可以看到在openai模块中,在Assistant API中实现function calling,较为麻烦。而新版的langchain(0.0.339)中已经添加对Assistant API的支持,我们来看看在langchain中如何支持function calling。
实现代码如下:
# -*- coding: utf-8 -*-
# @place: Pudong, Shanghai
# @contact: [email protected]
# @file: assistant_api_with_functions.py
# @time: 2023/11/23 11:00
import os
import json
from langchain.agents.openai_assistant import OpenAIAssistantRunnable
from langchain.schema.agent import AgentFinish
from langchain.agents import Tool
from langchain.tools import StructuredTool
os.environ["OPENAI_API_KEY"] = "sk-xxx"
def get_pizza_info(pizza_name: str):
pizza_info = {
"name": pizza_name,
"price": "10.99"
}
return json.dumps(pizza_info)
def get_weather_info(city: str):
weather_info = {"Shanghai": "Rainy", "Beijing": "Snow"}
return weather_info.get(city, "Sunny")
def get_rectangle_area(width: float = 1.0, length: float = 1.0):
return f"The area of this rectangle is {width * length}."

• 练习数据
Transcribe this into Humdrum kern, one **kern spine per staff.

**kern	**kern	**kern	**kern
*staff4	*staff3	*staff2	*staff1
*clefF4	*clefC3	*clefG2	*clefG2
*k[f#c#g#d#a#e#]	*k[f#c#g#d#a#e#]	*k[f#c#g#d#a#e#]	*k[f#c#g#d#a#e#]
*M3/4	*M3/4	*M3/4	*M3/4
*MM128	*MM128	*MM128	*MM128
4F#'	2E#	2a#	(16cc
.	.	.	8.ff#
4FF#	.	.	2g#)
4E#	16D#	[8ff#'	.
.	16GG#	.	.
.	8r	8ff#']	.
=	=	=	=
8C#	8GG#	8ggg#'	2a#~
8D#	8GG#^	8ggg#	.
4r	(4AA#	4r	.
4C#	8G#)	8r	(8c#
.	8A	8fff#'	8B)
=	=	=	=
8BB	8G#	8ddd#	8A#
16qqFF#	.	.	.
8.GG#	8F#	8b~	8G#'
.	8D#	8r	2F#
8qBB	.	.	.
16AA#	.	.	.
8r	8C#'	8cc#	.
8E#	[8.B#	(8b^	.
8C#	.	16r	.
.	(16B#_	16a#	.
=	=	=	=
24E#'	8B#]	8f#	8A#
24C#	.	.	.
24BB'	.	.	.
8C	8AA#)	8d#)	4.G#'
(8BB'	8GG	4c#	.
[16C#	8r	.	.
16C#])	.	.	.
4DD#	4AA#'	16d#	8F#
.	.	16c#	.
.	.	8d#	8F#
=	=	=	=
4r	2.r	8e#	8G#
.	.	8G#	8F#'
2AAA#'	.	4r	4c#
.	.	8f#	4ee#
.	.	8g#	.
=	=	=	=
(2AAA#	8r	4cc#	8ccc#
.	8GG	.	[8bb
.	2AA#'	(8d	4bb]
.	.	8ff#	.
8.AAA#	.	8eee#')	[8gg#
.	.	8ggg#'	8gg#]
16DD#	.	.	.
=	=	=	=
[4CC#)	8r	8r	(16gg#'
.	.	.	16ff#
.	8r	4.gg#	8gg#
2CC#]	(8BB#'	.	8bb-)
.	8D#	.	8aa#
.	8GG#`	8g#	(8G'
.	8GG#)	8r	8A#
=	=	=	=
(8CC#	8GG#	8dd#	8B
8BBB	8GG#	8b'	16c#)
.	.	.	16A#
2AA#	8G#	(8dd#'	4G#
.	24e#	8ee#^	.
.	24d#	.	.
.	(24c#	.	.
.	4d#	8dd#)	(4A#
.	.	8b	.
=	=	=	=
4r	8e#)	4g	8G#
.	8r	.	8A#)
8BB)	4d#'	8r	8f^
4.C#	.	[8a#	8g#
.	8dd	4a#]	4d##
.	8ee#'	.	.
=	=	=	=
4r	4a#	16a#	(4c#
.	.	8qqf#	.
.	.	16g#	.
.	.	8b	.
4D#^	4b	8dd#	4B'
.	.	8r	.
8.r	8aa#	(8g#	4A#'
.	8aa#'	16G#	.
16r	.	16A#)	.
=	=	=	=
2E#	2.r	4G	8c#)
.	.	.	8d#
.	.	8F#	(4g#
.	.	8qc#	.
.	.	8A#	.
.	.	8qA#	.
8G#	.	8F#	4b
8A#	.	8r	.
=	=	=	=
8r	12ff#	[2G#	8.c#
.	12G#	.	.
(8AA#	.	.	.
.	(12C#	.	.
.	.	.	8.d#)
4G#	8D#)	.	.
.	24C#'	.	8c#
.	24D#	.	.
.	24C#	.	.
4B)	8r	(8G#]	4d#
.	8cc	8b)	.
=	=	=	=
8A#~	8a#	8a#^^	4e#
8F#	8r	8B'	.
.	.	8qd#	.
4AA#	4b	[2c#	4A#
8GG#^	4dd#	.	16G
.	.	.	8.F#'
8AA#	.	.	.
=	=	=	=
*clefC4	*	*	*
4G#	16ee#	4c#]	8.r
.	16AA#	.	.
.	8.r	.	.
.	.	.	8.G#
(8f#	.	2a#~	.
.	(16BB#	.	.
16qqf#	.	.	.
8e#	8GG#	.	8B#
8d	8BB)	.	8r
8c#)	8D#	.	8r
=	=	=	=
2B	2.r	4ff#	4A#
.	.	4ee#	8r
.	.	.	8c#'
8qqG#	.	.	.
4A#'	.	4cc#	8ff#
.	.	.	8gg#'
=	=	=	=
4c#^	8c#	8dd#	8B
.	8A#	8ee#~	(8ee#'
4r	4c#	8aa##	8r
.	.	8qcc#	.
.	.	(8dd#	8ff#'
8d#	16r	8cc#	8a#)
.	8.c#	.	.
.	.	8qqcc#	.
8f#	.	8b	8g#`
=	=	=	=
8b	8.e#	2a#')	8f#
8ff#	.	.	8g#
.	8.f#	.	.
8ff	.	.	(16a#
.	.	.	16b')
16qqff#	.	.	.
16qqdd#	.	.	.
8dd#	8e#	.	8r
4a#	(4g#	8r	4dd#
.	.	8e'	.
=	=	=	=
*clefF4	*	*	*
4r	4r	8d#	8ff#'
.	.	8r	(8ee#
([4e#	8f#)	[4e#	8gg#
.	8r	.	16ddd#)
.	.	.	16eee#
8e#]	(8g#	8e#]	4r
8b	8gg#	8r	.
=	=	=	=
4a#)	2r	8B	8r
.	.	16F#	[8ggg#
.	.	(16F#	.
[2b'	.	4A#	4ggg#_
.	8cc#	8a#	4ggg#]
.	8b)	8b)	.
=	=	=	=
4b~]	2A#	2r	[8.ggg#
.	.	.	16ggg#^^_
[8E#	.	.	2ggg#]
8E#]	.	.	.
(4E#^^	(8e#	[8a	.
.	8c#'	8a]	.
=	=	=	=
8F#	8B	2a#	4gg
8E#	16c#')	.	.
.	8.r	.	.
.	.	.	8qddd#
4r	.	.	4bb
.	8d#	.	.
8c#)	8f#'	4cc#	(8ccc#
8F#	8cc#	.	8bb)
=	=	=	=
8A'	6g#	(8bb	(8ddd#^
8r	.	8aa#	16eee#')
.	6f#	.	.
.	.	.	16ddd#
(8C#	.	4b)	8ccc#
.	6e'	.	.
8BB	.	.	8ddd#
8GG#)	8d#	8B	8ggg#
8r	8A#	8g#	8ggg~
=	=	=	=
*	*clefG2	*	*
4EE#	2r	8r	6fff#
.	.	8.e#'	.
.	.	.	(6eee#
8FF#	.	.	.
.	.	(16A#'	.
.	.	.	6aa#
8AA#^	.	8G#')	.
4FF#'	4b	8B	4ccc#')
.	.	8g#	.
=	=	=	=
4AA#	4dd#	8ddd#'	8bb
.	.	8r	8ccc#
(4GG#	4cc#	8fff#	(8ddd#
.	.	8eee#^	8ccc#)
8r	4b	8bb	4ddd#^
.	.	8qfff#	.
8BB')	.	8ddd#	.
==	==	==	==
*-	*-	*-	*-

• 任务说明
接着上文那段讲在LangChain中通过Assistant API实现function calling的节选，从其末尾往下续写。

• 任务结果
function_mapping = {"get_pizza_info": get_pizza_info,
"get_weather_info": get_weather_info,
"get_rectangle_area": get_rectangle_area}
functions = [
{
"name": "get_pizza_info",
"description": "Get name and price of a pizza of the restaurant",
"parameters": {
"type": "object",
"properties": {
"pizza_name": {
"type": "string",
"description": "The name of the pizza, e.g. Salami",
},
},
"required": ["pizza_name"],
}
},
{
"name": "get_weather_info",
"description": "Get the weather information of a city",
"parameters": {
"type": "object",
"properties": {
"city": {
"type": "string",
"description": "The name of the city, e.g. Shanghai",
},
},
"required": ["city"],
}
},
{
"name": "get_rectangle_area",
"description": "Get the area of a rectangle with given width and length",
"parameters": {
"type": "object",
"properties": {
"width": {
"type": "number",
"description": "The width of a rectangle",
},
"length": {
"type": "number",
"description": "The length of a rectangle",
}
},
"required": ["width", "length"],
}
}
]
tools = [Tool(name=func["name"],
func=function_mapping[func["name"]],
description=func["description"]) for func in functions[:-1]]
tools.append(StructuredTool.from_function(get_rectangle_area, name="get_rectangle_area", description="Get the area of a rectangle with given width and length"))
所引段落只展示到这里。